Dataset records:
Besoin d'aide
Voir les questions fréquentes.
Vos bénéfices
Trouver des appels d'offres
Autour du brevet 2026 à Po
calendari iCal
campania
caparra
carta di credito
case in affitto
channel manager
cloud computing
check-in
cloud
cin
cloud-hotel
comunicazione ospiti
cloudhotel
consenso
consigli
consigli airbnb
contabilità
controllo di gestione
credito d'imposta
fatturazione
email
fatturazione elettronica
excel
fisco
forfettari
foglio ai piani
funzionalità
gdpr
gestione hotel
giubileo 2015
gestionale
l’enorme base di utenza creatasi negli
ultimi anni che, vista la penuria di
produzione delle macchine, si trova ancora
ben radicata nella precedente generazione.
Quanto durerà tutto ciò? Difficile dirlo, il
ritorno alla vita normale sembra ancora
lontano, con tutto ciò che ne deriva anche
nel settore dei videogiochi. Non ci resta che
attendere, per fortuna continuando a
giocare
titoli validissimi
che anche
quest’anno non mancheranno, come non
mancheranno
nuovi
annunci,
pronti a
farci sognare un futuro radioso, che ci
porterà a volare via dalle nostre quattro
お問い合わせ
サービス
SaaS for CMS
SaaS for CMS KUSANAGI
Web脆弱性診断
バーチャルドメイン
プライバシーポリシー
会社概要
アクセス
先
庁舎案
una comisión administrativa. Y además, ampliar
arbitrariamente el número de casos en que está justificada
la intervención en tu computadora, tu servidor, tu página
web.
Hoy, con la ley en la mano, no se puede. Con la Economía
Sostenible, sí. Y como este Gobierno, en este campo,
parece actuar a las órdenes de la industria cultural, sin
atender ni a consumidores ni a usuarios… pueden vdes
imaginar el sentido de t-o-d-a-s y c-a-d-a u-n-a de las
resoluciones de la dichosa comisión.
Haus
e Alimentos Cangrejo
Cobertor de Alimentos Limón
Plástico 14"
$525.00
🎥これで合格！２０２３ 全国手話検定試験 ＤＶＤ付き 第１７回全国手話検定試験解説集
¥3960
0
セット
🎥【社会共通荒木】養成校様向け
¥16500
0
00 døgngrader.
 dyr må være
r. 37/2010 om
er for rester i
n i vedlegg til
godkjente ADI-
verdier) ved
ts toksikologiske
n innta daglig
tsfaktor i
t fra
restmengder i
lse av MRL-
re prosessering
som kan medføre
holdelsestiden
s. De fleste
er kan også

Activity
Set down the data exactly.

Exercise result
Besoin d'aide
Voir les questions fréquentes.
Vos bénéfices
Trouver des appels d'offres
Autour du brevet 2026 à Po
calendari iCal
campania
caparra
carta di credito
case in affitto
channel manager
cloud computing
check-in
cloud
cin
cloud-hotel
comunicazione ospiti
cloudhotel
consenso
consigli
consigli airbnb
contabilità
controllo di gestione
credito d'imposta
fatturazione
email
fatturazione elettronica
excel
fisco
forfettari
foglio ai piani
funzionalità
gdpr
gestione hotel
giubileo 2015
gestionale
l’enorme base di utenza creatasi negli
ultimi anni che, vista la penuria di
produzione delle macchine, si trova ancora
ben radicata nella precedente generazione.
Quanto durerà tutto ciò? Difficile dirlo, il
ritorno alla vita normale sembra ancora
lontano, con tutto ciò che ne deriva anche
nel settore dei videogiochi. Non ci resta che
attendere, per fortuna continuando a
giocare
titoli validissimi
che anche
quest’anno non mancheranno, come non
mancheranno
nuovi
annunci,
pronti a
farci sognare un futuro radioso, che ci
porterà a volare via dalle nostre quattro
お問い合わせ
サービス
SaaS for CMS
SaaS for CMS KUSANAGI
Web脆弱性診断
バーチャルドメイン
プライバシーポリシー
会社概要
アクセス
先
庁舎案
una comisión administrativa. Y además, ampliar
arbitrariamente el número de casos en que está justificada
la intervención en tu computadora, tu servidor, tu página
web.
Hoy, con la ley en la mano, no se puede. Con la Economía
Sostenible, sí. Y como este Gobierno, en este campo,
parece actuar a las órdenes de la industria cultural, sin
atender ni a consumidores ni a usuarios… pueden vdes
imaginar el sentido de t-o-d-a-s y c-a-d-a u-n-a de las
resoluciones de la dichosa comisión.
Haus
e Alimentos Cangrejo
Cobertor de Alimentos Limón
Plástico 14"
$525.00
🎥これで合格！２０２３ 全国手話検定試験 ＤＶＤ付き 第１７回全国手話検定試験解説集
¥3960
0
セット
🎥【社会共通荒木】養成校様向け
¥16500
0
00 døgngrader.
 dyr må være
r. 37/2010 om
er for rester i
n i vedlegg til
godkjente ADI-
verdier) ved
ts toksikologiske
n innta daglig
tsfaktor i
t fra
restmengder i
lse av MRL-
re prosessering
som kan medføre
holdelsestiden
s. De fleste
er kan også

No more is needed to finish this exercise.